I also say that a neutron bomb is a sort of magic wand, which kills people instantly, but which leaves their property unharmed. This is a fantasy borrowed from enthusiasts for a Third World War. A real neutrom bomb, detonated in a populated area, would cause a lot more suffering and destruction than I have described.

I have also misrepresented Creole, just as the viewpoint character, Rudy Waltz, learning that French dialect, might do. I say that it has only one tense—the present. Creole only seems to have that one tense to a beginner, especially if those speaking it to him know that the present tense is the easiest tense for him.

Peace.

—K.V.

Who is Celia? What is she?
That all her swains commend her?

—O
TTO
W
ALTZ
    (1892-1960)

    1

T
O THE AS-YET-UNBORN
, to all innocent wisps of undifferentiated nothingness: Watch out for life.

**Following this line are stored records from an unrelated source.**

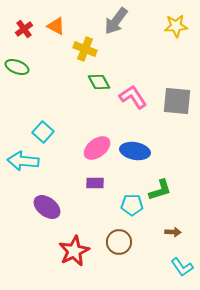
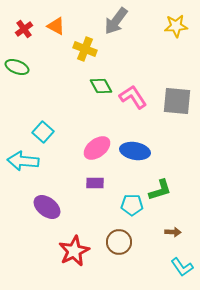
green diamond: moved 2 px right, 4 px down
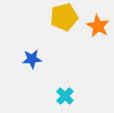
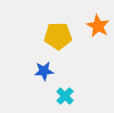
yellow pentagon: moved 6 px left, 19 px down; rotated 12 degrees clockwise
blue star: moved 12 px right, 12 px down
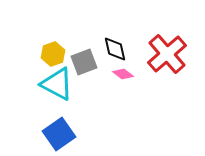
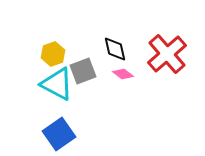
gray square: moved 1 px left, 9 px down
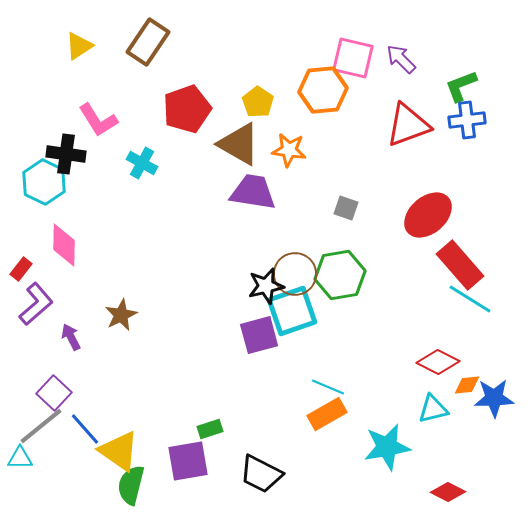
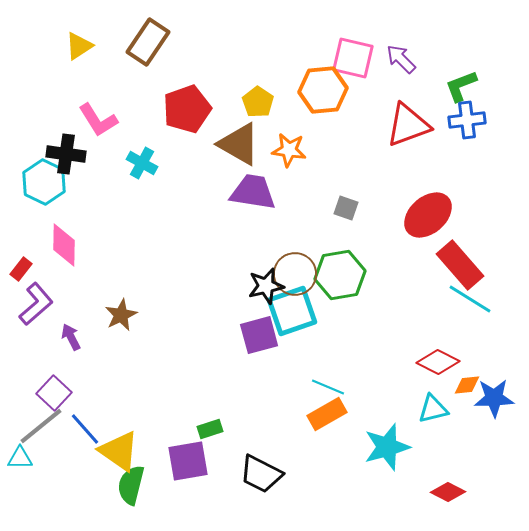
cyan star at (387, 447): rotated 6 degrees counterclockwise
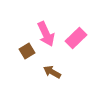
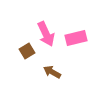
pink rectangle: rotated 30 degrees clockwise
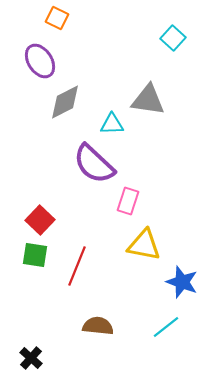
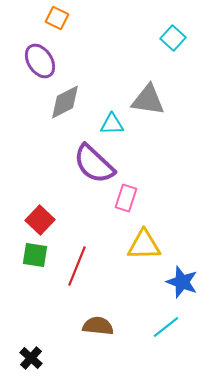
pink rectangle: moved 2 px left, 3 px up
yellow triangle: rotated 12 degrees counterclockwise
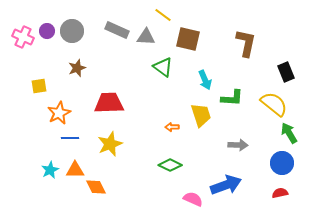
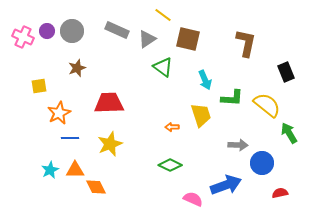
gray triangle: moved 1 px right, 2 px down; rotated 36 degrees counterclockwise
yellow semicircle: moved 7 px left, 1 px down
blue circle: moved 20 px left
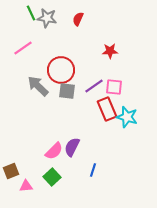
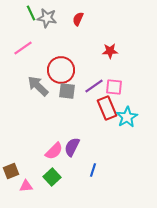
red rectangle: moved 1 px up
cyan star: rotated 25 degrees clockwise
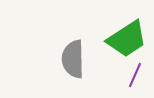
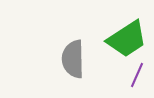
purple line: moved 2 px right
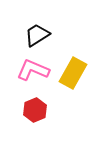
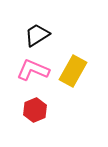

I have caught life. I have come down with life. I was a wisp of undifferentiated nothingness, and then a little peephole opened quite suddenly. Light and sound poured in. Voices began to describe me and my surroundings. Nothing they said could be appealed. They said I was a boy named Rudolph Waltz, and that was that. They said the year was 1932, and that was that. They said I was in Midland City, Ohio, and that was that.

They never shut up. Year after year they piled detail upon detail. They do it still. You know what they say now? They say the year is 1982, and that I am fifty years old.

Blah blah blah.

•   •   •

My father was Otto Waltz, whose peephole opened in 1892, and he was told, among other things, that he was
the heir to a fortune earned principally by a quack medicine known as “Saint Elmo’s Remedy.” It was grain alcohol dyed purple, flavored with cloves and sarsaparilla root, and laced with opium and cocaine. As the joke goes: It was absolutely harmless unless discontinued.

He, too, was a Midland City native. He was an only child, and his mother, on the basis of almost no evidence whatsoever, concluded that he could be another Leonardo da Vinci. She had a studio built for him on a loft of the carriage house behind the family mansion when he was only ten years old, and she hired a rapscallion German cabinetmaker, who had studied art in Berlin in his youth, to give Father drawing and painting lessons on weekends and after school.